§ Assignment
Leaving the pictures aside, repeat every line below exactly.

[Stored data entries]

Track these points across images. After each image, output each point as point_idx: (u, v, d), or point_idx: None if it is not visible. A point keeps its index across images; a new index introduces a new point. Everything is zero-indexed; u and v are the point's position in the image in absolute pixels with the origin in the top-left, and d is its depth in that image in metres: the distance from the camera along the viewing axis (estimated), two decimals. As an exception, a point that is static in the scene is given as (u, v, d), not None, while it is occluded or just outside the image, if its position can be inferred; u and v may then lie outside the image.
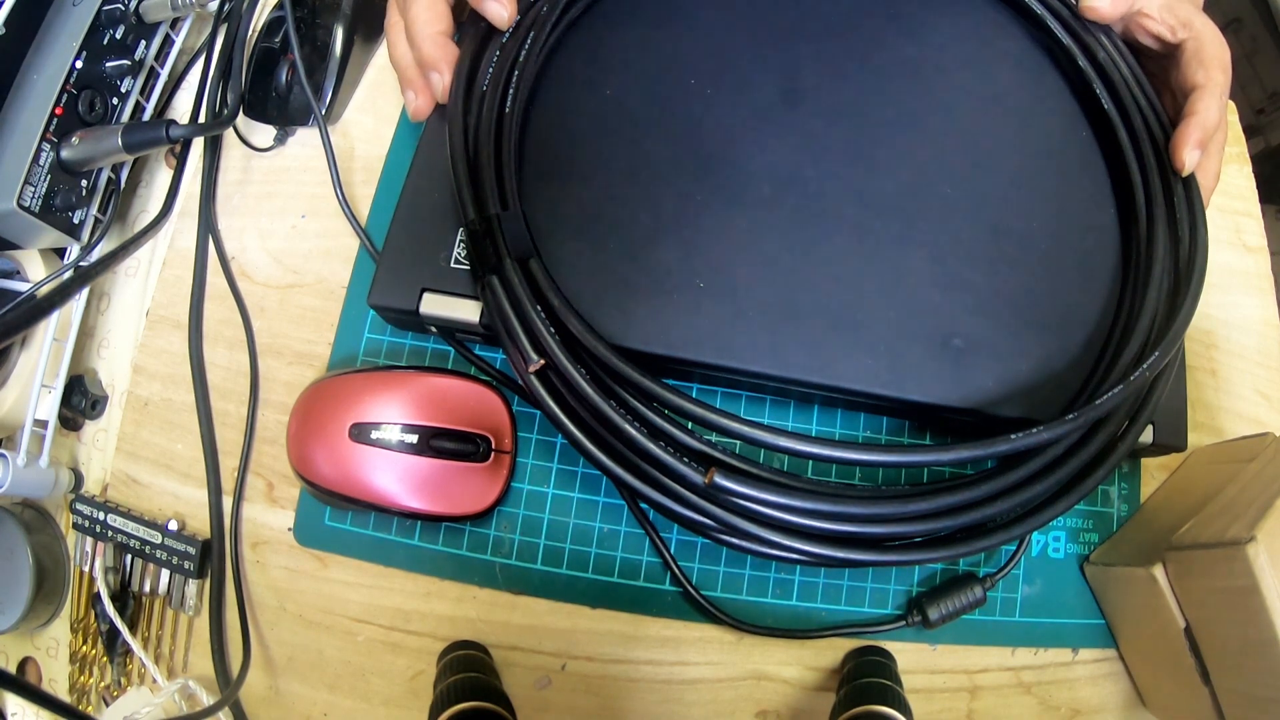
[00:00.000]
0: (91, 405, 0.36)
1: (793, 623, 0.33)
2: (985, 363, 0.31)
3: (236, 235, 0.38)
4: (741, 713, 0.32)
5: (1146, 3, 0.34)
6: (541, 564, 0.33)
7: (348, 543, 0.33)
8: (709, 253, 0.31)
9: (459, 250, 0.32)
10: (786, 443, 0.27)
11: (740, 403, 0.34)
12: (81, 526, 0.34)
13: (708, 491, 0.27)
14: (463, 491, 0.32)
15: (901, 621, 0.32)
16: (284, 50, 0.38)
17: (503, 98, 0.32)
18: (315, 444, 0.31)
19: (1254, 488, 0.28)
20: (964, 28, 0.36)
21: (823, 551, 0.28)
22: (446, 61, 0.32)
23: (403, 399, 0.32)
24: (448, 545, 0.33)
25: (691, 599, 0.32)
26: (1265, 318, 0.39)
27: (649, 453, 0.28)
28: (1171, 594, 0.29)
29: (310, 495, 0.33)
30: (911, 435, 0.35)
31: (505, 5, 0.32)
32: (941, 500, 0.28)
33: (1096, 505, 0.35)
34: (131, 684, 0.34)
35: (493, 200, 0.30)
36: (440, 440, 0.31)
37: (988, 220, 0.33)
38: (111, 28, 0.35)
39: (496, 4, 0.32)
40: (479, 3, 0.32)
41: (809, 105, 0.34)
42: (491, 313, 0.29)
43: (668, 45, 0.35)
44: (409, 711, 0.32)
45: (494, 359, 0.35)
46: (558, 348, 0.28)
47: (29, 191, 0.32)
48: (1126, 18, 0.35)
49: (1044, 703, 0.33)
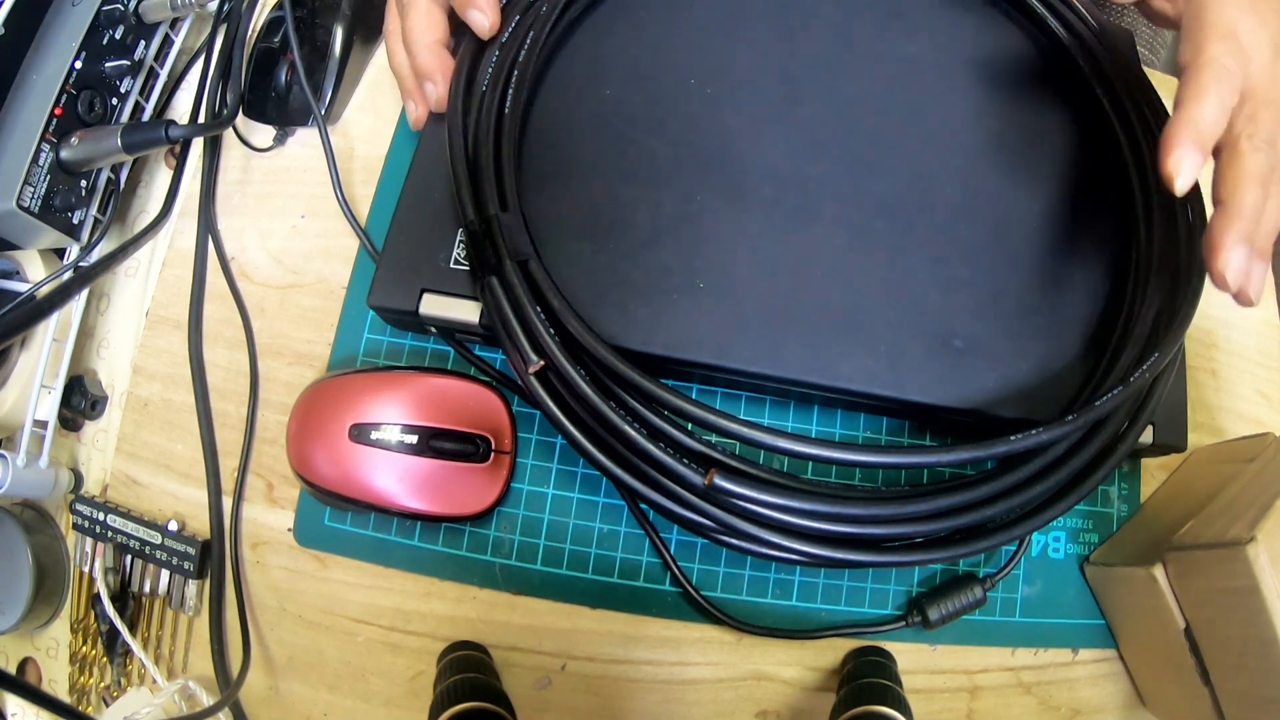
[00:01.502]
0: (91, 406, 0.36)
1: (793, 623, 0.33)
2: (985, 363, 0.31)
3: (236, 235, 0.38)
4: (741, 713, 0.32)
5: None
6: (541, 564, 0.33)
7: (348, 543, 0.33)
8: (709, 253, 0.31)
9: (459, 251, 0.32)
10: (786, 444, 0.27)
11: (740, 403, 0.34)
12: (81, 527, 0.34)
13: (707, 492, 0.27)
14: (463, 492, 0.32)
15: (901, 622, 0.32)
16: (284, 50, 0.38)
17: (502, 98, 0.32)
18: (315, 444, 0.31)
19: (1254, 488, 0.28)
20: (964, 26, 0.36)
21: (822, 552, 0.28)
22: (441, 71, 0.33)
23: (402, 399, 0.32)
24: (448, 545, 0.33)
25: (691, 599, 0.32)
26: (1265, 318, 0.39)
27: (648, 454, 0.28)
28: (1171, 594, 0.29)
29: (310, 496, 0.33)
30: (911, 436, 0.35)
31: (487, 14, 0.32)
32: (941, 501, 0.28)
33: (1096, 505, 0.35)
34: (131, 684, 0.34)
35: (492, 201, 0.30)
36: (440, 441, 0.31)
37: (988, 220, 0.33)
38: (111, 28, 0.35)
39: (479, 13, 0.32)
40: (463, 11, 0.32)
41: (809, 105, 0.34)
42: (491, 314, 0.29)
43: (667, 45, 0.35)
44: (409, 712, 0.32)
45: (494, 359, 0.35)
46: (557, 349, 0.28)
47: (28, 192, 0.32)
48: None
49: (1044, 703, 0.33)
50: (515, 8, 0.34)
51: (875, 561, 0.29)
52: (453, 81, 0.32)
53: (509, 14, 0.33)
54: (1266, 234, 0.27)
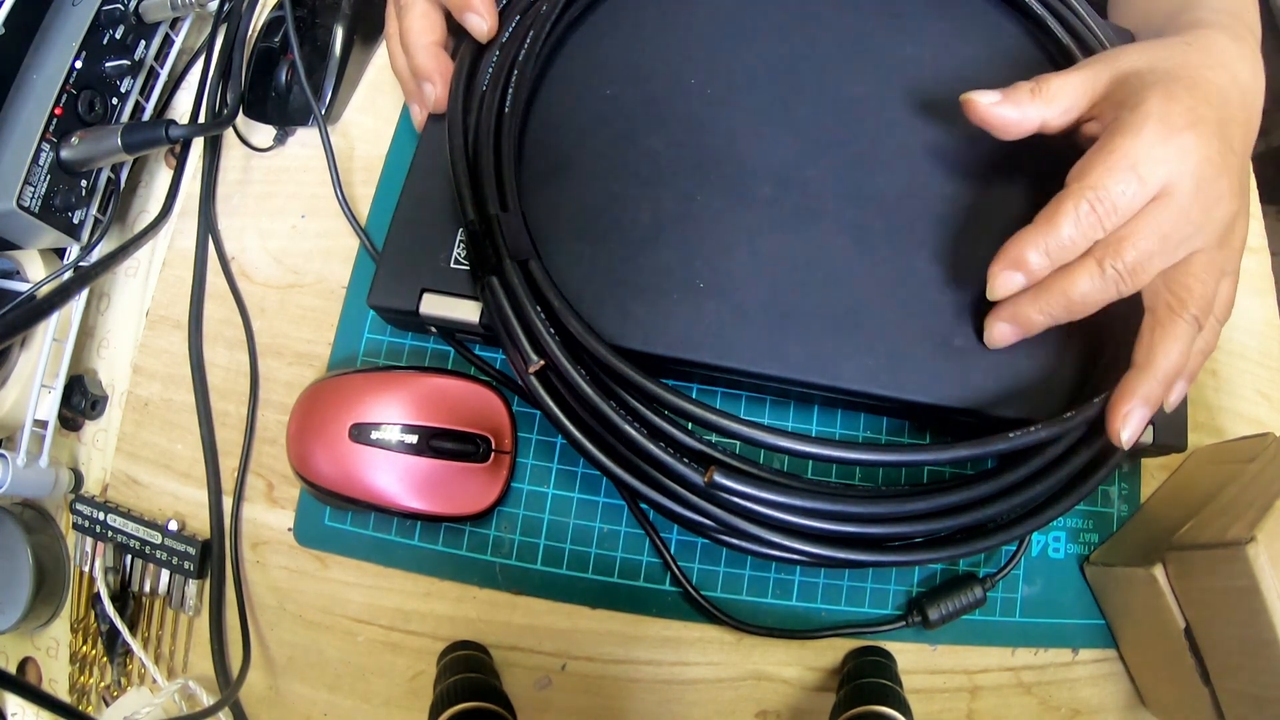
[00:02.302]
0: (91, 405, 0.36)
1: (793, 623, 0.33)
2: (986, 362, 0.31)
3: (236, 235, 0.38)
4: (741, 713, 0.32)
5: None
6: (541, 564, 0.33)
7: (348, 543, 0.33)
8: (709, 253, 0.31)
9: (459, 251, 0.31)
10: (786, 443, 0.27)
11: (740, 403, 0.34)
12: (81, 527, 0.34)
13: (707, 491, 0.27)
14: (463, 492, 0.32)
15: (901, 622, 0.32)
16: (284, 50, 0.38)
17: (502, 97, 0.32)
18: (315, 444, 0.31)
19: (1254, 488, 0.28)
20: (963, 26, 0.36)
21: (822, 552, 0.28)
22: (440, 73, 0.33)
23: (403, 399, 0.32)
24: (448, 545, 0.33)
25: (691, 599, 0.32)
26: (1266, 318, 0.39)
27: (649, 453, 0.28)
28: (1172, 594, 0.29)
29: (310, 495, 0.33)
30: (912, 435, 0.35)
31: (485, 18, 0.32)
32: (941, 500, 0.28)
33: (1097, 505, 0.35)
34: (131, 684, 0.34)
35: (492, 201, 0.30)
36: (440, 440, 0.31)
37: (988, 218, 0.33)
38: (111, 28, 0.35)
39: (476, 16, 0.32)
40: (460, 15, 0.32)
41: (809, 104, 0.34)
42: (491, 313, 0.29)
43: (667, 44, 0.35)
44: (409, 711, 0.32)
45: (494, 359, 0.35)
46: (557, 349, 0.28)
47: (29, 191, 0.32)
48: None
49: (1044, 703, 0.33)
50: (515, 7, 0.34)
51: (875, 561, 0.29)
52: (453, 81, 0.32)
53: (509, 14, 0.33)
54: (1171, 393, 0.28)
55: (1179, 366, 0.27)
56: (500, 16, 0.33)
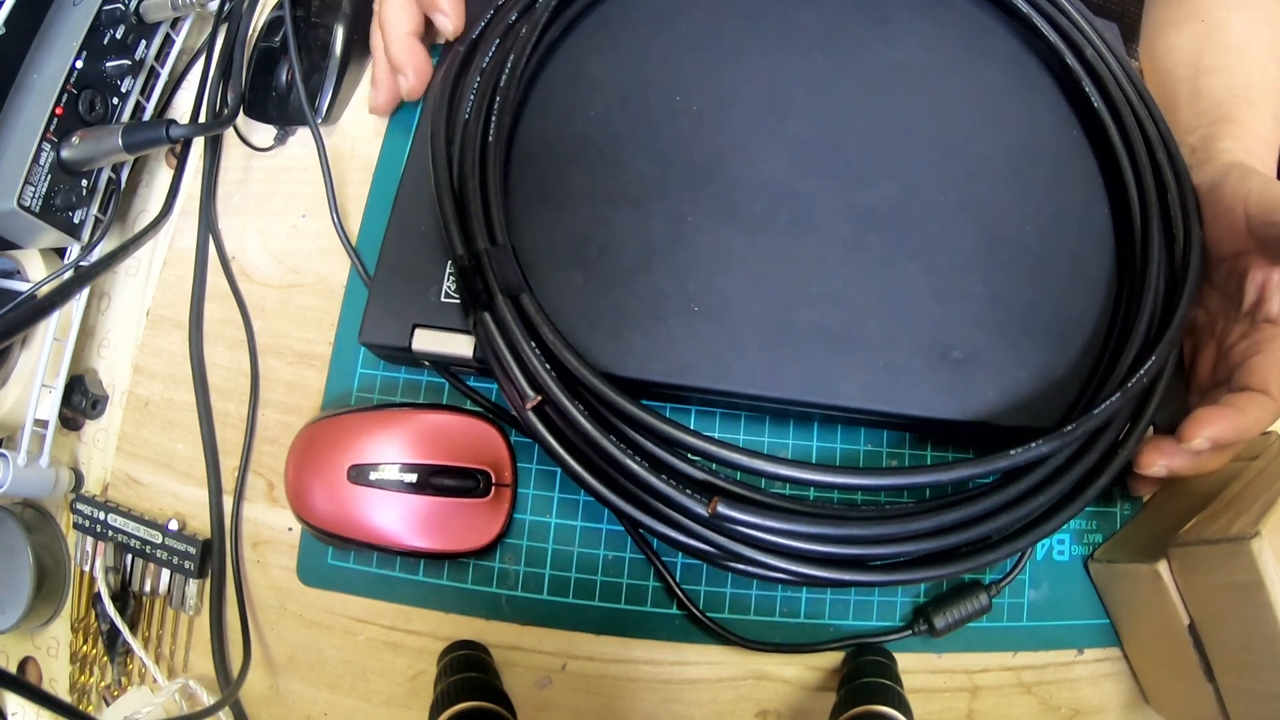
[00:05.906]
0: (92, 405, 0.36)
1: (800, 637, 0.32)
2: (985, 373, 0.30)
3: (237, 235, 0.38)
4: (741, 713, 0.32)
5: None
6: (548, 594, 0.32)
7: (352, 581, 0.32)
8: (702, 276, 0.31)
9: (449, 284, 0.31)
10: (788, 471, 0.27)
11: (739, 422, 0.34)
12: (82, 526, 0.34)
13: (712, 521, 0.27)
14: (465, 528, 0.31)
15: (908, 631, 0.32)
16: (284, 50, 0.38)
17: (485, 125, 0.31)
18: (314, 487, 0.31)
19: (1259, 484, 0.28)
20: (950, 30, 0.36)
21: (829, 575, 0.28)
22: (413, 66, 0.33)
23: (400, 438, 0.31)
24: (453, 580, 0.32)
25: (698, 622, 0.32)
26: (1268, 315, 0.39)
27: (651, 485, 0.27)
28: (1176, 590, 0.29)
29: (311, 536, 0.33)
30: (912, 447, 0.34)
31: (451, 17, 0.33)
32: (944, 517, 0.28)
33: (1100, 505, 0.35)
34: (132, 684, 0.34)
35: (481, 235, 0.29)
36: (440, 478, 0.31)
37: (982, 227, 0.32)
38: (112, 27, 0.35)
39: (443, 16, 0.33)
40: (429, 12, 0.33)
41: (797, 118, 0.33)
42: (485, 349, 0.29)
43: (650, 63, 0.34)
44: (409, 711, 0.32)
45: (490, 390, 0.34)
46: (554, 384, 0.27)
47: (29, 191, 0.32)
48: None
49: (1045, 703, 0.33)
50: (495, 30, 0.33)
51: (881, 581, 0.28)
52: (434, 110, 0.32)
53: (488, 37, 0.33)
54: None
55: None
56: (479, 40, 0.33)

§ Result for this task
Track these points across images. After each image, output each point as point_idx: (u, v, d), or point_idx: None if it is not visible. A point keeps its index across images; a new index introduces a new point. Everything is zero-indexed; u and v are the point's position in the image in absolute pixels with the origin in the top-left, and d is its depth in that image in metres: the distance from the camera along the viewing axis (estimated), two decimals. As an exception, a point that is static in the scene is given as (u, v, d), not None, while it is occluded or just outside the image, if its position can be inferred; u and v may then lie outside the image.
[00:00.000]
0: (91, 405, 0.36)
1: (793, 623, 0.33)
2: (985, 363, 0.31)
3: (236, 235, 0.38)
4: (741, 713, 0.32)
5: (1146, 3, 0.34)
6: (541, 564, 0.33)
7: (348, 543, 0.33)
8: (709, 253, 0.31)
9: (459, 250, 0.32)
10: (786, 443, 0.27)
11: (740, 403, 0.34)
12: (81, 526, 0.34)
13: (708, 491, 0.27)
14: (463, 491, 0.32)
15: (901, 621, 0.32)
16: (284, 50, 0.38)
17: (503, 98, 0.32)
18: (315, 444, 0.31)
19: (1254, 488, 0.28)
20: (964, 28, 0.36)
21: (823, 551, 0.28)
22: (446, 61, 0.32)
23: (403, 399, 0.32)
24: (448, 545, 0.33)
25: (691, 599, 0.32)
26: (1265, 318, 0.39)
27: (649, 453, 0.28)
28: (1171, 594, 0.29)
29: (310, 495, 0.33)
30: (911, 435, 0.35)
31: (505, 5, 0.32)
32: (941, 500, 0.28)
33: (1096, 505, 0.35)
34: (131, 684, 0.34)
35: (493, 200, 0.30)
36: (440, 440, 0.31)
37: (988, 220, 0.33)
38: (111, 28, 0.35)
39: (496, 4, 0.32)
40: (479, 3, 0.32)
41: (809, 105, 0.34)
42: (491, 313, 0.29)
43: (668, 45, 0.35)
44: (409, 711, 0.32)
45: (494, 359, 0.35)
46: (558, 348, 0.28)
47: (29, 191, 0.32)
48: (1126, 18, 0.35)
49: (1044, 703, 0.33)
[00:01.502]
0: (91, 406, 0.36)
1: (793, 623, 0.33)
2: (985, 363, 0.31)
3: (236, 235, 0.38)
4: (741, 713, 0.32)
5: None
6: (541, 564, 0.33)
7: (348, 543, 0.33)
8: (709, 253, 0.31)
9: (459, 251, 0.32)
10: (786, 444, 0.27)
11: (740, 403, 0.34)
12: (81, 527, 0.34)
13: (707, 492, 0.27)
14: (463, 492, 0.32)
15: (901, 622, 0.32)
16: (284, 50, 0.38)
17: (502, 98, 0.32)
18: (315, 444, 0.31)
19: (1254, 488, 0.28)
20: (964, 26, 0.36)
21: (822, 552, 0.28)
22: (441, 71, 0.33)
23: (402, 399, 0.32)
24: (448, 545, 0.33)
25: (691, 599, 0.32)
26: (1265, 318, 0.39)
27: (648, 454, 0.28)
28: (1171, 594, 0.29)
29: (310, 496, 0.33)
30: (911, 436, 0.35)
31: (487, 14, 0.32)
32: (941, 501, 0.28)
33: (1096, 505, 0.35)
34: (131, 684, 0.34)
35: (492, 201, 0.30)
36: (440, 441, 0.31)
37: (988, 220, 0.33)
38: (111, 28, 0.35)
39: (479, 13, 0.32)
40: (463, 11, 0.32)
41: (809, 105, 0.34)
42: (491, 314, 0.29)
43: (667, 45, 0.35)
44: (409, 712, 0.32)
45: (494, 359, 0.35)
46: (557, 349, 0.28)
47: (28, 192, 0.32)
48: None
49: (1044, 703, 0.33)
50: (515, 8, 0.34)
51: (875, 561, 0.29)
52: (453, 81, 0.32)
53: (509, 14, 0.33)
54: (1266, 234, 0.27)
[00:02.302]
0: (91, 405, 0.36)
1: (793, 623, 0.33)
2: (986, 362, 0.31)
3: (236, 235, 0.38)
4: (741, 713, 0.32)
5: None
6: (541, 564, 0.33)
7: (348, 543, 0.33)
8: (709, 253, 0.31)
9: (459, 251, 0.31)
10: (786, 443, 0.27)
11: (740, 403, 0.34)
12: (81, 527, 0.34)
13: (707, 491, 0.27)
14: (463, 492, 0.32)
15: (901, 622, 0.32)
16: (284, 50, 0.38)
17: (502, 97, 0.32)
18: (315, 444, 0.31)
19: (1254, 488, 0.28)
20: (963, 26, 0.36)
21: (822, 552, 0.28)
22: (440, 73, 0.33)
23: (403, 399, 0.32)
24: (448, 545, 0.33)
25: (691, 599, 0.32)
26: (1266, 318, 0.39)
27: (649, 453, 0.28)
28: (1172, 594, 0.29)
29: (310, 495, 0.33)
30: (912, 435, 0.35)
31: (485, 18, 0.32)
32: (941, 500, 0.28)
33: (1097, 505, 0.35)
34: (131, 684, 0.34)
35: (492, 201, 0.30)
36: (440, 440, 0.31)
37: (988, 218, 0.33)
38: (111, 28, 0.35)
39: (476, 16, 0.32)
40: (460, 15, 0.32)
41: (809, 104, 0.34)
42: (491, 313, 0.29)
43: (667, 44, 0.35)
44: (409, 711, 0.32)
45: (494, 359, 0.35)
46: (557, 349, 0.28)
47: (29, 191, 0.32)
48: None
49: (1044, 703, 0.33)
50: (515, 7, 0.34)
51: (875, 561, 0.29)
52: (453, 81, 0.32)
53: (509, 14, 0.33)
54: (1171, 393, 0.28)
55: (1179, 366, 0.27)
56: (500, 16, 0.33)
[00:05.906]
0: (92, 405, 0.36)
1: (800, 637, 0.32)
2: (985, 373, 0.30)
3: (237, 235, 0.38)
4: (741, 713, 0.32)
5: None
6: (548, 594, 0.32)
7: (352, 581, 0.32)
8: (702, 276, 0.31)
9: (449, 284, 0.31)
10: (788, 471, 0.27)
11: (739, 422, 0.34)
12: (82, 526, 0.34)
13: (712, 521, 0.27)
14: (465, 528, 0.31)
15: (908, 631, 0.32)
16: (284, 50, 0.38)
17: (485, 125, 0.31)
18: (314, 487, 0.31)
19: (1259, 484, 0.28)
20: (950, 30, 0.36)
21: (829, 575, 0.28)
22: (413, 66, 0.33)
23: (400, 438, 0.31)
24: (453, 580, 0.32)
25: (698, 622, 0.32)
26: (1268, 315, 0.39)
27: (651, 485, 0.27)
28: (1176, 590, 0.29)
29: (311, 536, 0.33)
30: (912, 447, 0.34)
31: (451, 17, 0.33)
32: (944, 517, 0.28)
33: (1100, 505, 0.35)
34: (132, 684, 0.34)
35: (481, 235, 0.29)
36: (440, 478, 0.31)
37: (982, 227, 0.32)
38: (112, 27, 0.35)
39: (443, 16, 0.33)
40: (429, 12, 0.33)
41: (797, 118, 0.33)
42: (485, 349, 0.29)
43: (650, 63, 0.34)
44: (409, 711, 0.32)
45: (490, 390, 0.34)
46: (554, 384, 0.27)
47: (29, 191, 0.32)
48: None
49: (1045, 703, 0.33)
50: (495, 30, 0.33)
51: (881, 581, 0.28)
52: (434, 110, 0.32)
53: (488, 37, 0.33)
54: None
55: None
56: (479, 40, 0.33)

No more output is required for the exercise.